When the concentration of salt reaches 5%, the overall growth rate will be affected and drop a lot. After that, the role of GroESL and global regulators appeared. It exceeded the control group and T7 with the highest growth efficiency. But T7 is still at the bottom. In the end, when the salt content reaches 7%, the growth efficiency of all three groups will be almost zero because of the too high salt concentration, which means that it is almost impossible for them to grow at this time because it has become very difficult for them to survive under that condition.
Growth of colonies
We verified the number of colonies formed by different strains under different salt concentrations. Z represents the insertion of InP, EC20, gro promoter and IrrE global regulators to increase salt tolerance and heavy metal adsorption capacity, gro represents the insertion of only gro promoter and IrrE global regulators to improve salt tolerance, and C represents the control group without any insertion. From the following chart, it can be seen that the colonies formed by three different strains in saline gradually decrease with the increase of salt concentration. The strain represented by Z has always formed the fewest colonies among the three strains, because it has not only inserted the gro promoter and the ire fragment for improving salinity tolerance, but also inserted the EC20 and InP fragments for adsorbing heavy metals, which makes it too burdensome to grow as fast as other strains. When the concentration of saline reaches 20%, the strain represented by Z basically stops growing.

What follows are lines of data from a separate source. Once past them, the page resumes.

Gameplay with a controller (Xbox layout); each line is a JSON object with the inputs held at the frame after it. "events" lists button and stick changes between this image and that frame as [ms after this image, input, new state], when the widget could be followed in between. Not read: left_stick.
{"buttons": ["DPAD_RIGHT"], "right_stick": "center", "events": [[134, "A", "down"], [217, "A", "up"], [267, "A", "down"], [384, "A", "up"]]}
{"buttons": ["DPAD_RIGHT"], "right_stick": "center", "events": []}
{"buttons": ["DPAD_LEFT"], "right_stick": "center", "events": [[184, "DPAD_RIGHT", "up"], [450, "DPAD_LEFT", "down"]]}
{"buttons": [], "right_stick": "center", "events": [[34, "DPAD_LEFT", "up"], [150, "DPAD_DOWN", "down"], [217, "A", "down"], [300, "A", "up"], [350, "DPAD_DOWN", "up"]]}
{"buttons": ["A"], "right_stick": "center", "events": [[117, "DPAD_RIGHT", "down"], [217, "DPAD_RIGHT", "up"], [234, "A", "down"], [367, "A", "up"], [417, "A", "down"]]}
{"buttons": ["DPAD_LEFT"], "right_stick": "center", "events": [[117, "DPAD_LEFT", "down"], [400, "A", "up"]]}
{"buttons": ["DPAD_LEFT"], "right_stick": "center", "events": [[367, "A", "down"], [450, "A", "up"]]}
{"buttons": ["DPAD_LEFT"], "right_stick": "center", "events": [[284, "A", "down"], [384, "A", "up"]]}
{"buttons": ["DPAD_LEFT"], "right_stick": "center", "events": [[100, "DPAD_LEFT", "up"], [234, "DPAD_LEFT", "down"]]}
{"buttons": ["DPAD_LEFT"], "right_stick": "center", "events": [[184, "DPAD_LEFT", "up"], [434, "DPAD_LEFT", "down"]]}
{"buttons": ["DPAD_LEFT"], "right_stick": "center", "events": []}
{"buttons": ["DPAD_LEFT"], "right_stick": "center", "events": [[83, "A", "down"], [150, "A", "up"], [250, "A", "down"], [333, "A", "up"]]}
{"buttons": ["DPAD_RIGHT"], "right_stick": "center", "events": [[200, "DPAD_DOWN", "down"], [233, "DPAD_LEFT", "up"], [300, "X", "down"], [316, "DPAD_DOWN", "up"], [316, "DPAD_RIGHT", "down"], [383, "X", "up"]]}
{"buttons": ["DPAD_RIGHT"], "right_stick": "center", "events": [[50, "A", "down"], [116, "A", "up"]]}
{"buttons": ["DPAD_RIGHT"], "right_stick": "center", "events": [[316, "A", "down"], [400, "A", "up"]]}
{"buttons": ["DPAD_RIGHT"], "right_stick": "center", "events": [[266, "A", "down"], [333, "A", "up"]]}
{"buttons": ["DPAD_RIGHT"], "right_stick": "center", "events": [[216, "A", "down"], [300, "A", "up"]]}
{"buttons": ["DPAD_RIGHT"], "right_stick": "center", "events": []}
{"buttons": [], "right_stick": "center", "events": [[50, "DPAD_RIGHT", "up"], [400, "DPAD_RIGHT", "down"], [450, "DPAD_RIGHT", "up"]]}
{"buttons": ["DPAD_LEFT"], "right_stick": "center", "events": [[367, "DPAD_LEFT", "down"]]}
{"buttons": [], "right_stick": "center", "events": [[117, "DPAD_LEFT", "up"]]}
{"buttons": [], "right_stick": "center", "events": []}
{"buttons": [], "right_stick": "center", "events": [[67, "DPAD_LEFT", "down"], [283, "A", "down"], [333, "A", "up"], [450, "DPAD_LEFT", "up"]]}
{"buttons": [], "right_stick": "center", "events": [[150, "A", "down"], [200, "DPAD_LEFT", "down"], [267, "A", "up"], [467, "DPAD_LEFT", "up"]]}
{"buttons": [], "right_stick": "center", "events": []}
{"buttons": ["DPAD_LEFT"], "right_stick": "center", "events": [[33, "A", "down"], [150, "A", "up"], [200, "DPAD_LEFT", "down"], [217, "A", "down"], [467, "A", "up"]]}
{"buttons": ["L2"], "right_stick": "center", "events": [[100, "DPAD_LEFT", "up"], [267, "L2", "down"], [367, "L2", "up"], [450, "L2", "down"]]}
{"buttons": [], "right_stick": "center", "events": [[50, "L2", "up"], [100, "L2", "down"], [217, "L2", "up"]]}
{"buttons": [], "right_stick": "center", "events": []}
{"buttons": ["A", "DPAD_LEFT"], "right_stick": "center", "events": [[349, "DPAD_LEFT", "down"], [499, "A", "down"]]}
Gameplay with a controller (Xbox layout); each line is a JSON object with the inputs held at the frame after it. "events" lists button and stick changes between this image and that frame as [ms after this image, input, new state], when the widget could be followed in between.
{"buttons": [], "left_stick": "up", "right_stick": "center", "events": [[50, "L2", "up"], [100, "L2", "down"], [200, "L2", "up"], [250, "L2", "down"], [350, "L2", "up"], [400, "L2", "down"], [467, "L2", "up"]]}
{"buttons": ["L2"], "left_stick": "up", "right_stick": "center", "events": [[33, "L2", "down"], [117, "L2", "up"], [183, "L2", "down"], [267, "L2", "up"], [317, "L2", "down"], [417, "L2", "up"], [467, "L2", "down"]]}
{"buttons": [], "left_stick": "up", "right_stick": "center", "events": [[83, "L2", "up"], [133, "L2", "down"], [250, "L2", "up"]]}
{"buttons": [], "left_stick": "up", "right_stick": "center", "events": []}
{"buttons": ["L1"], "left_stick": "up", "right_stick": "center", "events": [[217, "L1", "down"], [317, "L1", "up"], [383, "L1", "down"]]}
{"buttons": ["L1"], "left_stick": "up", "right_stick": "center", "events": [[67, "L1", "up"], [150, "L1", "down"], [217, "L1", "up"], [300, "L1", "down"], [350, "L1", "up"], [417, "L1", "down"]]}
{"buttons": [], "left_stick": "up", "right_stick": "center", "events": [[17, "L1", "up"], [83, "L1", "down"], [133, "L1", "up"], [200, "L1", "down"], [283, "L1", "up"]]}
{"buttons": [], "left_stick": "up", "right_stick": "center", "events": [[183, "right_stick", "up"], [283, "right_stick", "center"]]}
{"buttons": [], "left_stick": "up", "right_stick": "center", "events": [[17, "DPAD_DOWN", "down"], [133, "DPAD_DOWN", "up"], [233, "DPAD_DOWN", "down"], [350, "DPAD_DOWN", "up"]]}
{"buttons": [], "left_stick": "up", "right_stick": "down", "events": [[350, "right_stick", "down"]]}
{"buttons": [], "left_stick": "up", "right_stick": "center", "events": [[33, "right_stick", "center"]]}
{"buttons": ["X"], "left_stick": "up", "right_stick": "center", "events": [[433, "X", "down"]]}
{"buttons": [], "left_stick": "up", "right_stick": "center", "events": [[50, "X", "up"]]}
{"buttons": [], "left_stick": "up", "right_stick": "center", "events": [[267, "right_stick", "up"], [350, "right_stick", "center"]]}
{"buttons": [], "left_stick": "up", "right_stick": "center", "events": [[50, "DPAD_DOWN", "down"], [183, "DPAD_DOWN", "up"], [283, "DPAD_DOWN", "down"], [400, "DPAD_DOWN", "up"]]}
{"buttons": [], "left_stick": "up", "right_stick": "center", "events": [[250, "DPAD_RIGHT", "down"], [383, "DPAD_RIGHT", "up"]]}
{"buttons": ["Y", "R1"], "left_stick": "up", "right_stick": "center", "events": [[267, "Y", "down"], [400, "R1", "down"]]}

The strain represented by gro has always been the fastest growing strain because it only inserts the gene fragments of the gro promoter and the ire global regulator, which does not make its growth burden heavier, and the insertion of the ire global regulator improves its salt tolerance so that it can grow better in saline. The strain represented by gro basically stopped growing when the saline concentration reached 25%.